[TiDB][TiFlash] CPU Utilization Not Maximized in High Concurrency Scenarios

| username: TiDBer_abThS2LT

[TiDB Usage Environment] Testing
[TiDB Version] v6.5.0
[Reproduction Path] Operations performed that led to the issue
[Encountered Issue: Issue Phenomenon and Impact]
[Resource Configuration]
[Attachments: Screenshots/Logs/Monitoring]
Test SQL and data volume used

TPCH SF 10 data volume.

select l_suppkey from lineitem where l_shipdate >= '1996-12-01' and l_shipdate < date_add('1996-12-01', interval '1' month);

The plan is shown in the figure below

Physical topology
A cluster built with 3 TiFlash nodes.

Issue Phenomenon
Under a scenario with 40 concurrent operations, the CPU utilization fluctuates around 10% and does not increase. Even with increased concurrency, the CPU usage remains similar to before, only using a lot of CPU when the concurrent stress test starts, mainly due to thread creation, and then it drops.

All system parameters use default settings.

| username: WalterWj

This version should have a shared thread pool. In theory, it can achieve very high performance. :thinking:

| username: Running

Try increasing the concurrency.

| username: TiDBer_abThS2LT

At present, even with the shared thread pool enabled, the CPU utilization still cannot be fully maximized under high concurrency scenarios. There must be a bottleneck.

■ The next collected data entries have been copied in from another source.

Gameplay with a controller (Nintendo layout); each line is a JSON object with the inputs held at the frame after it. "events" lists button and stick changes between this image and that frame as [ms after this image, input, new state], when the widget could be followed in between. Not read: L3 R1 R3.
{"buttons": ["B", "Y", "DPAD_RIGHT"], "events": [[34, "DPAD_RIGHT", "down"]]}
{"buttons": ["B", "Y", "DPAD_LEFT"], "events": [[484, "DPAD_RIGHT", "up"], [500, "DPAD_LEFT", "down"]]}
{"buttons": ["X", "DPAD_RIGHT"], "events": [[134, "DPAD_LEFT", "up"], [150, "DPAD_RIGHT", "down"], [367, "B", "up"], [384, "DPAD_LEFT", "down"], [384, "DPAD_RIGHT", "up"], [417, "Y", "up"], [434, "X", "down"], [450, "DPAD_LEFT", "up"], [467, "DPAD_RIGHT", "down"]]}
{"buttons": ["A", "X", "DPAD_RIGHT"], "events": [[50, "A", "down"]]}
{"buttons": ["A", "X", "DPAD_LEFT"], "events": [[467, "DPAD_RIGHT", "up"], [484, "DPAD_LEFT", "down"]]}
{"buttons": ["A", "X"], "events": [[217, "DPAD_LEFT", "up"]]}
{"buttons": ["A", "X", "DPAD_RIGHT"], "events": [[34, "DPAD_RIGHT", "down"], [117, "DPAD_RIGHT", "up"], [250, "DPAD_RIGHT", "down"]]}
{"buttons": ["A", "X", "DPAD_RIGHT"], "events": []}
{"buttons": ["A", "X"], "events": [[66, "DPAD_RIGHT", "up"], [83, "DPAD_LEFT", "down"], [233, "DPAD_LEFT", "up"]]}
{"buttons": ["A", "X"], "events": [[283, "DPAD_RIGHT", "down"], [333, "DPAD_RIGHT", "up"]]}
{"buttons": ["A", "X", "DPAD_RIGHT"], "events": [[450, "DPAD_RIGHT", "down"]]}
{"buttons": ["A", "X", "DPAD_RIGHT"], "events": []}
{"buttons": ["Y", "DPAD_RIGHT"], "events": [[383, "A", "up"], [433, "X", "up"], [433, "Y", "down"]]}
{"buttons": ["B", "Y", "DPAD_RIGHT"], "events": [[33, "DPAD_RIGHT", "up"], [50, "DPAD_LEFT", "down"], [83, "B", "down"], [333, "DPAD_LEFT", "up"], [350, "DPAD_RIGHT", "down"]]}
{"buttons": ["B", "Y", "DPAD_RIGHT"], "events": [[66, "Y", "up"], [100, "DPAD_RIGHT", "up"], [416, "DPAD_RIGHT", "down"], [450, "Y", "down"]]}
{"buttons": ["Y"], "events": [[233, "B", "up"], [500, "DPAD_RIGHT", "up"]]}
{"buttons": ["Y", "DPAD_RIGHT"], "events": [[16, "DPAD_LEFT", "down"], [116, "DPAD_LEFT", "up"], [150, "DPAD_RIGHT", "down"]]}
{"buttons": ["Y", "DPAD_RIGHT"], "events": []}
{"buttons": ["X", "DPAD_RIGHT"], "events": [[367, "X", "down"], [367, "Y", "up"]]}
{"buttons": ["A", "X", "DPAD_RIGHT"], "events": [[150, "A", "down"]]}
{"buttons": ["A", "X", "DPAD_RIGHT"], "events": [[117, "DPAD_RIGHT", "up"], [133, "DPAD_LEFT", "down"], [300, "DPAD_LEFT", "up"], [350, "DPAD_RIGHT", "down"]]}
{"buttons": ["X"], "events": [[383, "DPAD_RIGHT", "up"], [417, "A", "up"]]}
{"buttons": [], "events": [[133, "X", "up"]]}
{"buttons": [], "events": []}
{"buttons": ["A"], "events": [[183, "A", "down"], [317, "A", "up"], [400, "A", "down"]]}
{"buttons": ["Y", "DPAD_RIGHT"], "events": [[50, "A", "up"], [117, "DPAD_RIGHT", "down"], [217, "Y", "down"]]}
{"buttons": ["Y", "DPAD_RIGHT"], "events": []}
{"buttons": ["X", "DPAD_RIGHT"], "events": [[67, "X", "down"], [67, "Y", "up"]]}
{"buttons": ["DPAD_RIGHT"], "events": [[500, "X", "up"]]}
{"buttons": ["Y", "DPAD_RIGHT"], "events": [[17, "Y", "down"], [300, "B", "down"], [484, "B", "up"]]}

| username: TiDBer_abThS2LT

Increasing concurrency has little effect. If it is too high, it will result in more threads, leading to more frequent context switching and lower CPU utilization.

| username: 裤衩儿飞上天

Try adding a compression machine.

| username: TiDBer_abThS2LT

Start two stress testing programs on different nodes, targeting the same cluster. Currently, the results are not ideal. Theoretically, the bottleneck appears to be on the target cluster side.

| username: Lucien-卢西恩

After increasing the load, does the CPU usage of TiFlash increase linearly? Please describe the testing process and the observed increase in TiFlash CPU usage.